The way that you 'do' it
My friend Webster and his wife, both of them teachers, had a pre-nuptial agreement with just a single clause. Neither spouse would take the other to a staff "do". It worked: they have been peacefully married for more than 25 years.
When I was a naive young teacher in my first year I witnessed a marriage break-up at a staff party. I was quite shocked, but nobody seemed that much bothered. The buxom classroom assistant was voracious and the other women were just relieved that she hadn't bothered with their man.
"You've certainly no need to worry," one of them whispered to my wife.
The staff "do" is fraught with difficulty and no little peril. Where to go for the meal can start fierce arguments. Sensible headteachers have the staff party as the first item to be discussed at the first staff meeting of a new term. Nobody feels like arguing on the first day of term. Teachers, by the very nature of the job, talk shop and talking shop is a monster turn-off to a spouse or partner who is not involved in the profession. Teachers have so few opportunities to strike up a conversation with a colleague, break time is just a few minutes once you have fought your way up to the staffroom and lunchtime is hardly ever a relaxing session. Conversations are at once intense and fleeting.
The staff party is a good excuse for a chat, catching up with the school gossip and actually getting to know people who work at the other end of the building. If the term has been particularly arduous then tiredness can soon take its toll.

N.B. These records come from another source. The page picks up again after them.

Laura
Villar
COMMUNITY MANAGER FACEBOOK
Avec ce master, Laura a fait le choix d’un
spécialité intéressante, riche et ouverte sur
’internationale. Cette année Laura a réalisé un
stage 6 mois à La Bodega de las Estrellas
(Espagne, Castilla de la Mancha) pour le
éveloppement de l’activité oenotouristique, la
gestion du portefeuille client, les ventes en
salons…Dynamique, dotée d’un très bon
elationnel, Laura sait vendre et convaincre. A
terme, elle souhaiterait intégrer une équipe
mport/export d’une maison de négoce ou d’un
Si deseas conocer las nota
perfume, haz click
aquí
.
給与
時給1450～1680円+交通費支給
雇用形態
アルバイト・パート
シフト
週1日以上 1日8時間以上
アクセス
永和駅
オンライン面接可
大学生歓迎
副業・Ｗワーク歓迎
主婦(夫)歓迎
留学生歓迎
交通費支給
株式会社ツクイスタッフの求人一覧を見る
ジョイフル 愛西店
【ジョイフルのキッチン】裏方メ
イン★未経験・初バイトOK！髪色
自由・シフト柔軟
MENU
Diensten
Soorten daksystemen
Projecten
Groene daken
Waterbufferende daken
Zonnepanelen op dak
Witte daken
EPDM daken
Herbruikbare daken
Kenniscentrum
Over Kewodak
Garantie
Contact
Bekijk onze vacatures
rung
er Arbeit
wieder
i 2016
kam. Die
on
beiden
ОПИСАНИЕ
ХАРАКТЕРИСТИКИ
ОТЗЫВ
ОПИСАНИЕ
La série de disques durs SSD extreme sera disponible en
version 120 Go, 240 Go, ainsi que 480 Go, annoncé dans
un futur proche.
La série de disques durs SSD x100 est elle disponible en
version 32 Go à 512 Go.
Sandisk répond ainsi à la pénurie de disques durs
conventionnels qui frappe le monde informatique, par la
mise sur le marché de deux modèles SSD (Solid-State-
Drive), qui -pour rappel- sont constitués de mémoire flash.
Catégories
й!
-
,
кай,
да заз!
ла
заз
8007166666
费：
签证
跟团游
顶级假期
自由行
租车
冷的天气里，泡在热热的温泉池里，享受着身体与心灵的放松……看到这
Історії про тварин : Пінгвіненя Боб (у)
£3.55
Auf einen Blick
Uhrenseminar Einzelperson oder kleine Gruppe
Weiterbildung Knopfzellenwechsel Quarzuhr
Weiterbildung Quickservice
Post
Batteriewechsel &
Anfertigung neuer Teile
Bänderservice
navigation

I went along to my wife's staff Christmas party, some time ago, and by half past ten all 25 teachers had sunk into a zombie state. They were asleep by eleven, slumped across the tables like characters in a fairy tale, and I just played cards with a man from the building society until the restaurant manager insisted on waking everybody up. We hadn't bothered to wake them because they looked so peaceful.
If Janet had been there she would have kept them awake, Janet was a Scot who loved to get everyone on their feet dancing - the Gay Gordons. If a disc jockey asked for requests someone, usually Janet, would pipe up "The Gay Gordons!". The disc jockey would usually stammer that he hadn't got it, but that didn't matter.
"Janet has!" they would all chorus, with frightening enthusiasm.
Janet was the school's deputy head and she dispensed favours and patronage like the Virgin Queen. One chap didn't ever bother dancing and he was always losing his free periods when colleagues were absent . . .
Cliques form in staffrooms, as they do in any other workplace. They are sharply focused in schools because of the pressure of time. Gossip gets more extreme, discord is emphasised and quarrels take that much longer to be resolved. They can make staff parties a touch difficult. At one school where I taught the head had her own end-of-term staff party and the deputy head had his, often on the same night. If you were invited to both it was best, as I did, to cultivate a mysterious private life, ripe with possibilities for prior engagements. One Christmas I really was being interviewed live on local radio, but nobody at the school would believe me. You have to go, it is expected, but don't go to every single one, and don't take your partner to every single one. Can you occasionally go with a friend on the staff? Two partners will be relieved if you do!
Try cultivating conversation away from school topics. Your efforts will obviously be appreciated by non-teachers but perhaps more importantly by teacher colleagues who appreciate someone with a refreshing outlook. Having a life outside teaching makes you a more interesting person.
The trick is to ensure that your presence is noticed and your presence is enjoyed. Oh and do learn the Gay Gordons, you never know when it might come in handy.